╔══
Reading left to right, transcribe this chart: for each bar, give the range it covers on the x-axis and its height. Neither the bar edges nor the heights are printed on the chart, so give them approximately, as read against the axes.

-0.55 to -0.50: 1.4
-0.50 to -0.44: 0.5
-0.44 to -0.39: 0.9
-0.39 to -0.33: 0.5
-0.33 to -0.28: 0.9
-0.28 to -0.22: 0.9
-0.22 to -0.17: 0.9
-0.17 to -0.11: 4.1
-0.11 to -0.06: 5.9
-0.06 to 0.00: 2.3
╚══
╔══
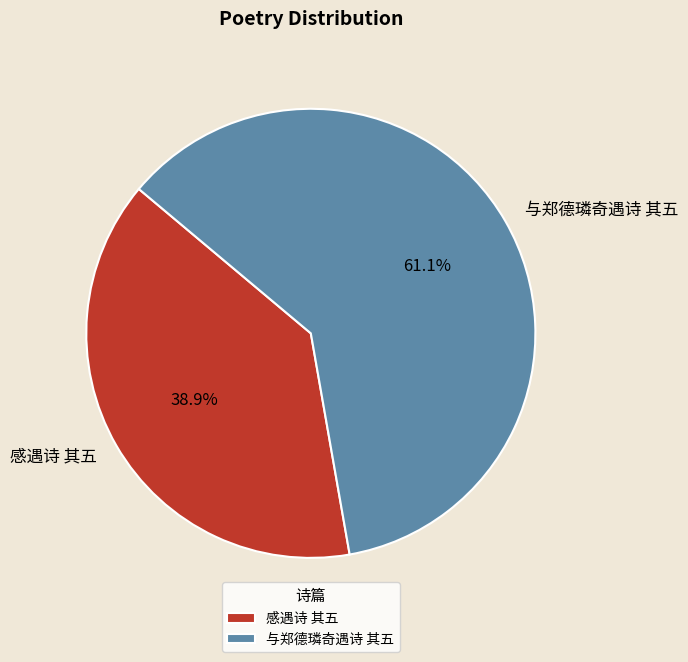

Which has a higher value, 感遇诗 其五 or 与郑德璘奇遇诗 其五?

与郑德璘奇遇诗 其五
╚══
**What you have to do**. Copy out, without any change, the lines in the records from the one containing "-0.55 to -0.50: 1.4" through the one containing "-0.06 to 0.00: 2.3", including both of those lines.

**Exercise output**.
-0.55 to -0.50: 1.4
-0.50 to -0.44: 0.5
-0.44 to -0.39: 0.9
-0.39 to -0.33: 0.5
-0.33 to -0.28: 0.9
-0.28 to -0.22: 0.9
-0.22 to -0.17: 0.9
-0.17 to -0.11: 4.1
-0.11 to -0.06: 5.9
-0.06 to 0.00: 2.3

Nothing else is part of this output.